Создавая различные психологические типы своих героинь, Лесков нередко обращался к теме евангельских сестёр Марфы и Марии – учениц и последовательниц Христа. Евангелие от Луки повествует, как Христос пришёл «в одно селение; здесь женщина, именем Марфа, приняла Его в дом свой; у неё была сестра, именем Мария, которая села у ног Иисуса и слушала слово Его. Марфа же заботилась о большом угощении и, подойдя, сказала: Господи! или Тебе нужды нет, что сестра моя одну меня оставила служить? скажи ей, чтобы помогла мне. Иисус же сказал ей в ответ: Марфа! Марфа! ты заботишься и суетишься о многом, а одно только нужно; Мария же избрала благую часть, которая не отнимется у неё» (Лк. 10: 38–42).
Эта линия противоположных женских типов демонстрирует оппозицию между внешней беспокойной деятельностью, хлопотливостью и вдумчивым самоуглублением, одухотворённой созерцательностью, концентрированностью на внутреннем мире. На «многозаботливых Марф» и «безвестно совершающих своё течение Марий», которым «надо ликовать или мучиться» (9, 126), поделил Лесков своих героинь в романе «На ножах».
Однако деление это условное. Идеальные женские образы сочетают в себе то и другое: духовную сосредоточенность в любви к Богу и «многозаботливость» в деятельной любви к ближнему. Такова в «Соборянах» жена протопопа Туберозова.
Отдельная повесть Марфе и Марии, которую Лесков намеревался написать «скоро и с любовью», осталась в наброске. В черновом автографе неоконченного произведения с подзаголовком «Марфа и Мария» тема евангельских сестёр переосмысливается писателем, звучит по-новому: «Мы уважаем Марию, которая научила нас, как надо себя понимать, но знаем, что Марии не пришлось бы всё это узнать и открыть нам, если бы её не вскормила своими заботами многопечальная Марфа, и за то мы считаем, что всё добро, которое нам открыла Мария, пришло к нам через Марфу, и без её трудов и забот не слыхать бы нам научений Марии» (4).

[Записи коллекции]
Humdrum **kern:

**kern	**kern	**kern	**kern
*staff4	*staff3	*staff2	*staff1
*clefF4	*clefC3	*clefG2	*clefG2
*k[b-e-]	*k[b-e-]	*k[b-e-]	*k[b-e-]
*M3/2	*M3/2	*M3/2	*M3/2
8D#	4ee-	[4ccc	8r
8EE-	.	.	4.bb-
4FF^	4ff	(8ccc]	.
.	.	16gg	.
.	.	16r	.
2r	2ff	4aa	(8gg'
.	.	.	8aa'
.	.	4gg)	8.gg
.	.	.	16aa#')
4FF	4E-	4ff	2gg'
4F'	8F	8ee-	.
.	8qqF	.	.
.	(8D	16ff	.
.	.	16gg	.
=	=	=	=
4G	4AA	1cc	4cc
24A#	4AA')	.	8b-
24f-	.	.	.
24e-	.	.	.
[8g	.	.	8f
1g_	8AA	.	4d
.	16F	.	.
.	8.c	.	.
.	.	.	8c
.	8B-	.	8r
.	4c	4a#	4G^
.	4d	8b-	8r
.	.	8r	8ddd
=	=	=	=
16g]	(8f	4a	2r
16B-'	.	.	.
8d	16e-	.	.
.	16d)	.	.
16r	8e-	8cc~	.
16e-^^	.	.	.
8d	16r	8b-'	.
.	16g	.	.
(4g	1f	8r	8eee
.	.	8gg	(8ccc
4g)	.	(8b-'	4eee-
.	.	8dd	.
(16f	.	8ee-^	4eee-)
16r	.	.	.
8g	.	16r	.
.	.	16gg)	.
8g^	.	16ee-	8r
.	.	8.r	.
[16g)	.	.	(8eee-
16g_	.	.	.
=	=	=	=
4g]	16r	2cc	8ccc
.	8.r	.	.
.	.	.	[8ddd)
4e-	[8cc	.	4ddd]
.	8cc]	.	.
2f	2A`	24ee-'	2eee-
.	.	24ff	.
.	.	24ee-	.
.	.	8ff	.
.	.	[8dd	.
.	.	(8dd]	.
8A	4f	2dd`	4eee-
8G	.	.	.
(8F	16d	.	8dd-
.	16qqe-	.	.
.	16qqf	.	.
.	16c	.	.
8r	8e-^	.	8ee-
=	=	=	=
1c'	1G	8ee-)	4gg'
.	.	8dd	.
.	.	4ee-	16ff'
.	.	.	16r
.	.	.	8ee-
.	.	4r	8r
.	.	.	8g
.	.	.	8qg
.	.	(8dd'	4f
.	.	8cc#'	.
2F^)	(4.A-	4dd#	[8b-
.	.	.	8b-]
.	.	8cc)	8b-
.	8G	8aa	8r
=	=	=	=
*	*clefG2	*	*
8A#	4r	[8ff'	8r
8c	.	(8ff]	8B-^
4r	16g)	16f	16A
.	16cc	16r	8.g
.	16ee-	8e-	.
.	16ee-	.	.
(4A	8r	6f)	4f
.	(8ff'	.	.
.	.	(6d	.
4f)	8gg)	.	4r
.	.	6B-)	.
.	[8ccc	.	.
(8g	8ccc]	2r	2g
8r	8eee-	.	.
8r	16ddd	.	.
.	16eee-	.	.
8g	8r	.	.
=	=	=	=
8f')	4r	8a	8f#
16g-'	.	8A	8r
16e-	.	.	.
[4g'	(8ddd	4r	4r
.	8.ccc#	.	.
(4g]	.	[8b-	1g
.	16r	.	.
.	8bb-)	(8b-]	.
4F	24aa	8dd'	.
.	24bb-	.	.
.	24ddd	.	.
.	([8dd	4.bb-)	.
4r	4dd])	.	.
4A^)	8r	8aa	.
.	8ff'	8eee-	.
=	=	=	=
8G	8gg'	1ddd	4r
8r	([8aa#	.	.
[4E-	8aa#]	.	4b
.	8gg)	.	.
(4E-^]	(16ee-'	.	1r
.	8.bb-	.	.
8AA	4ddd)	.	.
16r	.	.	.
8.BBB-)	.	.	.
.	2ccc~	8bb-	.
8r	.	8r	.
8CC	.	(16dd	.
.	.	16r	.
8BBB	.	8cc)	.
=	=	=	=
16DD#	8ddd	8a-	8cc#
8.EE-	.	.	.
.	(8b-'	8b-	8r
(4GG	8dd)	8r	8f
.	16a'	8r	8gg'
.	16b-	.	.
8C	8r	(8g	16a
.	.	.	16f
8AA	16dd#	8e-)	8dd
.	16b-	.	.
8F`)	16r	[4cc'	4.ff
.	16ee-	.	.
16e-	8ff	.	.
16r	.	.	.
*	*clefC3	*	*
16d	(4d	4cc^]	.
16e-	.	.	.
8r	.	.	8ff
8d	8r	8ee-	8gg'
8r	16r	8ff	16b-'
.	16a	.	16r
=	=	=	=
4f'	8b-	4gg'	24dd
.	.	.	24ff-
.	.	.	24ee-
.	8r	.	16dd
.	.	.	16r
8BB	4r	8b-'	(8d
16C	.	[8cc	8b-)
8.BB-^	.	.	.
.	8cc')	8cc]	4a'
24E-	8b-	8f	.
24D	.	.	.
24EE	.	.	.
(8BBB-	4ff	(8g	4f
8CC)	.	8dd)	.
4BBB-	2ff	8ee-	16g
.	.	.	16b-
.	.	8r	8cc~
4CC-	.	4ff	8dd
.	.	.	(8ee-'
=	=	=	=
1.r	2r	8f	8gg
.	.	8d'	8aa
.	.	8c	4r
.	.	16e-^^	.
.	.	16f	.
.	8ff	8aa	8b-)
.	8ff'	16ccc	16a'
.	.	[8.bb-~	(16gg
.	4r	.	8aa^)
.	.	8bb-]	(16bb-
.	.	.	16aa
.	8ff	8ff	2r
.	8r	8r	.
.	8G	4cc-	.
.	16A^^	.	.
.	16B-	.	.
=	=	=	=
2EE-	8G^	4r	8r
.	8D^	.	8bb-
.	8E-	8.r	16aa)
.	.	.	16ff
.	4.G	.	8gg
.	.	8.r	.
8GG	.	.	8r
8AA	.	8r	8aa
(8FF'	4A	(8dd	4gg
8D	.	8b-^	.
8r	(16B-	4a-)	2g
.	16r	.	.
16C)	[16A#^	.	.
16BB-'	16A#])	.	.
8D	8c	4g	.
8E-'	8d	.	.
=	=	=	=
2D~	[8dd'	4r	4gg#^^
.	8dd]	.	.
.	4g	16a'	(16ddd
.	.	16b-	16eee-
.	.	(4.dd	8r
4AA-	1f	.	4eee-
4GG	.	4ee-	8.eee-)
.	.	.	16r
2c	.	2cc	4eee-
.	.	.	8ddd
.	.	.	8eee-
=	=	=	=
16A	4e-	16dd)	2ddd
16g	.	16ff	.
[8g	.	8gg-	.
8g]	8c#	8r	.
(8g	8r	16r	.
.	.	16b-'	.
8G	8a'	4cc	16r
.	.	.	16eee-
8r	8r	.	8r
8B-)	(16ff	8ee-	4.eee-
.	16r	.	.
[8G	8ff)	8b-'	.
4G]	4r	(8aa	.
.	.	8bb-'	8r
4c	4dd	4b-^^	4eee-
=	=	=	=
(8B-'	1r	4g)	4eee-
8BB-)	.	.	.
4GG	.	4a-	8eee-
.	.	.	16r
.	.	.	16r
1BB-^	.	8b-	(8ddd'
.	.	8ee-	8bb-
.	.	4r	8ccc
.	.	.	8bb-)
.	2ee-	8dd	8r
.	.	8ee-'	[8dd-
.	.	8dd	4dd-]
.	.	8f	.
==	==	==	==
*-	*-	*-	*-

Условия заданий:
1) Кого из героинь «Соборян» текст о сёстрах Марфе и Марии у Лескова приводит как идеальный образ, сочетающий оба типа?
2) Продолжите текст о сёстрах Марфе и Марии у Лескова после его последнего предложения.

Ответы к заданиям:
1) Жену протопопа Туберозова.

2)
Таким образом, оппозиция между Марфой и Марией у Лескова снимается, один женский тип дополняется и уравновешивается другим. Марфа у писателя уже не просто «многозаботливая», но «многопечальная»: без её забот и печалей не открылась бы дверь в духовную жизнь, олицетворённую Марией. В Новом Завете сказано, что Христос любил обеих: «Иисус же любил Марфу, и сестру её, и Лазаря» (Ин. 11: 5). Знаменательно, что эти женщины умолили Христа воскресить их брата Лазаря. И именно Марфе сказал Господь: «Я есмь воскресение и жизнь; верующий в Меня, если и умрёт, оживёт. И всякий, живущий и верующий в Меня, не умрёт вовек» (Ин. 11: 25–26).
Примечания
1) Житие протопопа Аввакума, им самим написанное // Понырко Н.В. Три жития – три жизни: Протопоп Аввакум, инок Епифаний, боярыня Морозова – Тексты, статьи, комментарии. – СПб.: Пушкинский Дом, 2010. – С. 51.
2) Толстой Л.Н. Полн. собр. соч.: В 90 т. – Т. 27. – С. 87.
3) Цит. по: Земная жизнь Пресвятой Богородицы. – М.: Сибирская Благозвонница, 2015. – С. 376.
4) Marcade Jean-Claude. Обзор некоторых неизданных рукописей Н.С. Лескова //Leskoviana. – Bologna, 1982. – Р. 237.